Pour Luc Julia, l’IA pourrait également faire partie de la solution en nous permettant de « nous éduquer, d’optimiser », même si pour l’instant elle n’est pas arrivée à maturité. « Il faut 100 000 photos de chats pour qu’elle soit capable d’en reconnaitre un avec 98 % de réussite. Si je montre deux photos à une fillette de deux ans, elle arrivera à le faire », a-t-il précisé, restant toutefois optimiste par rapport aux perspectives que l’intelligence artificielle pourrait offrir en progressant.
« Comme on est au pied du mur, on ne va pas avoir le choix. Je suis sûr que dans les 5 ou 10 années qui viennent, il va y avoir des révolutions technologiques qui vont être absolument extraordinaires, parce que c’est à ce moment-là que les innovations explosent » a prédit Luc Julia qui a comparé la situation à la crise pétrolière des années 1970.
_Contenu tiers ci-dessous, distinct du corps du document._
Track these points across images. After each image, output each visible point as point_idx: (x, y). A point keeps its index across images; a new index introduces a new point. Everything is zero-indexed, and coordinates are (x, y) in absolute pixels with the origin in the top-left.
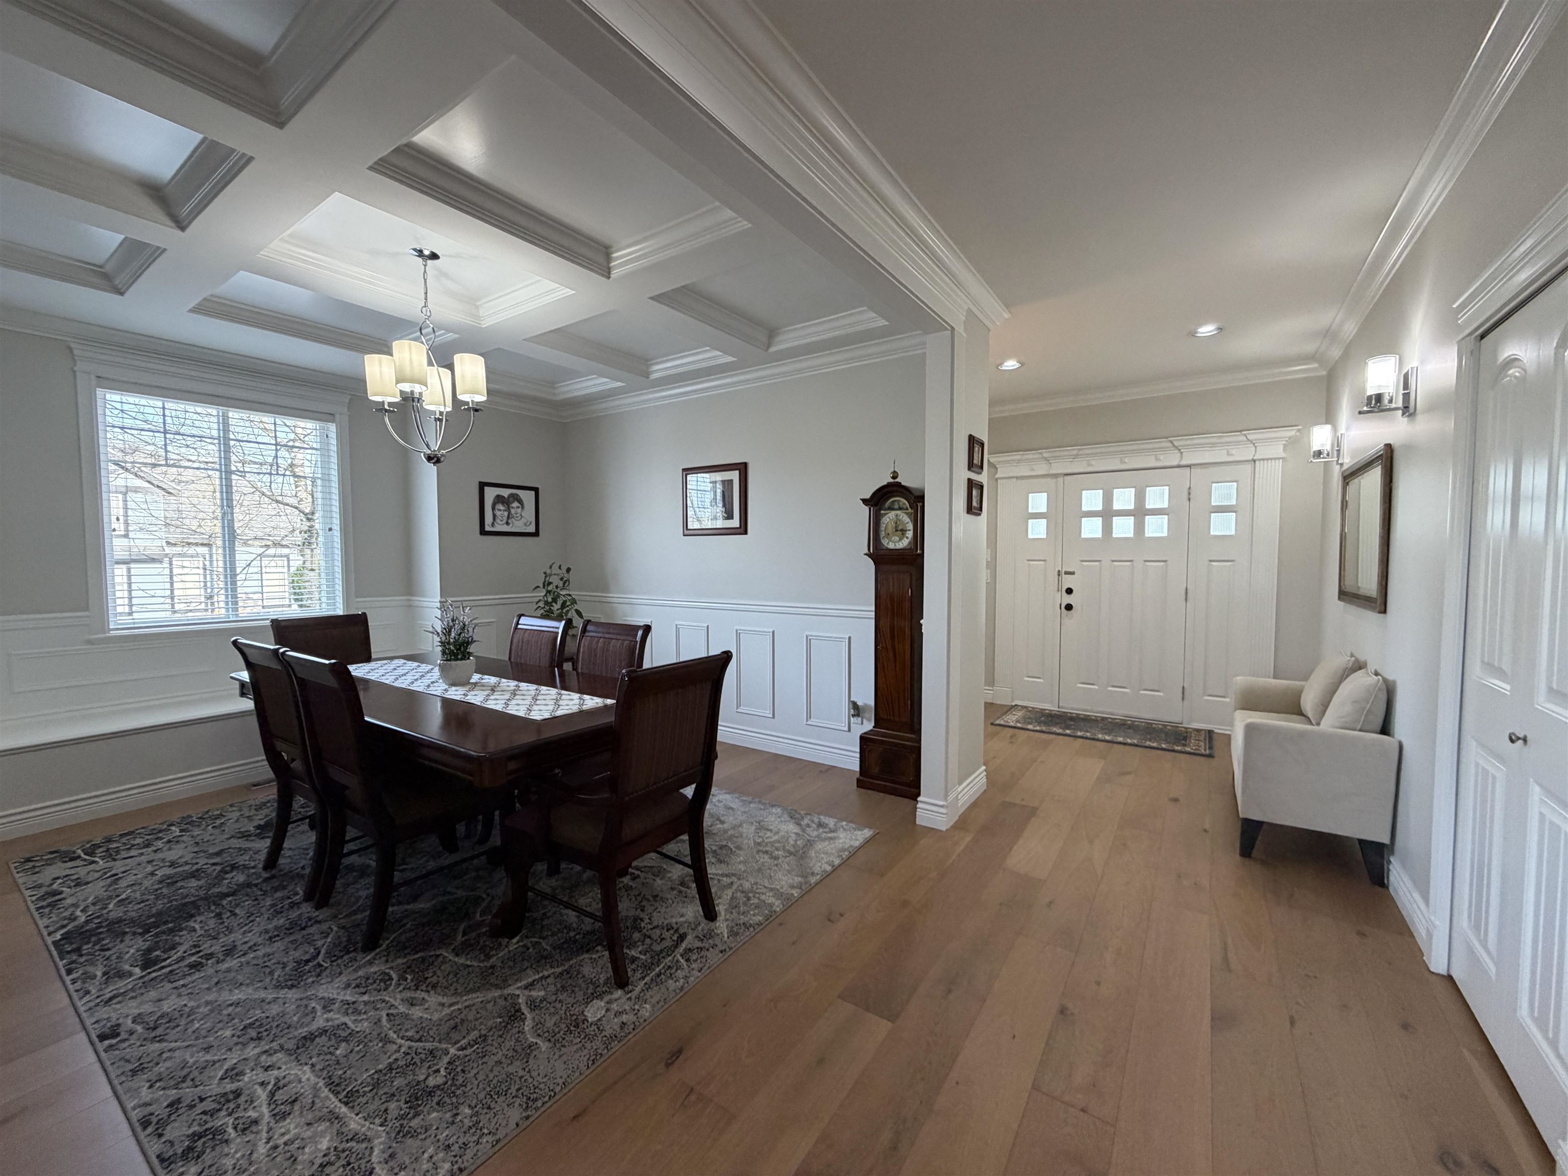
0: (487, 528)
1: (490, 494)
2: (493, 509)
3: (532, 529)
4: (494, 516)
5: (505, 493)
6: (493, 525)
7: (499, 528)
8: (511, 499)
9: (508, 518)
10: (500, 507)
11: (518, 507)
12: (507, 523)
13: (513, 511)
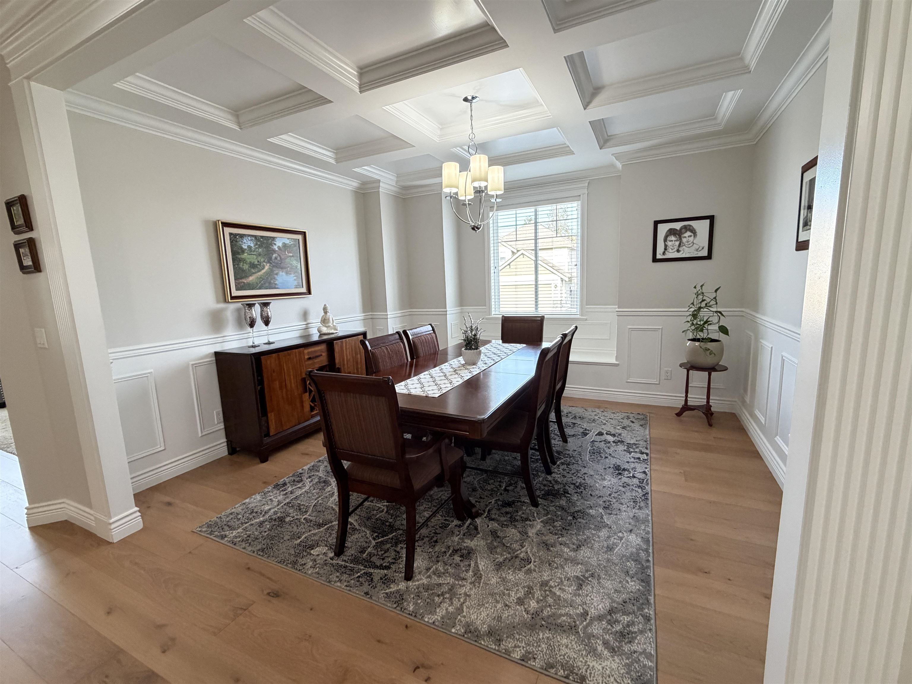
0: (659, 256)
1: (663, 229)
2: (665, 240)
3: (705, 253)
4: (666, 246)
5: (677, 226)
6: (664, 253)
7: (669, 255)
8: (683, 230)
9: (680, 245)
10: (673, 238)
11: (690, 236)
12: (678, 251)
13: (684, 240)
« À l’époque, il y avait un slogan extraordinaire : ‘on n’a pas de pétrole, mais on a des idées’. C’est exactement la situation dans laquelle on est aujourd’hui. On est dans le caca, mais on a des idées et on va s’en sortir », a-t-il affirmé en guise de conclusion.
Luc Julia n’est pas le seul à penser que si la technologie nous a mis dans le pétrin, elle peut nous en sortir. Patrice Caine, le CEO de Thalès (un groupe d’électronique français spécialisé dans l’aérospatiale, la défense, la sécurité et le transport terrestre NDLR), a rédigé un billet extrêmement intéressant intitulé « Technologie et climat au service d’une approche pragmatique » dans lequel il ne disait pas autre chose. Dans ce texte, il affirme que « la technologie a pris une nouvelle direction et est de plus en plus appelée à être un moteur de la transition écologique ». Il cite comme exemple les « technologies satellitaires », sans lesquelles « nous n’aurions jamais pu comprendre ou surveiller les phénomènes climatiques avec autant de détails que nous le faisons aujourd’hui ».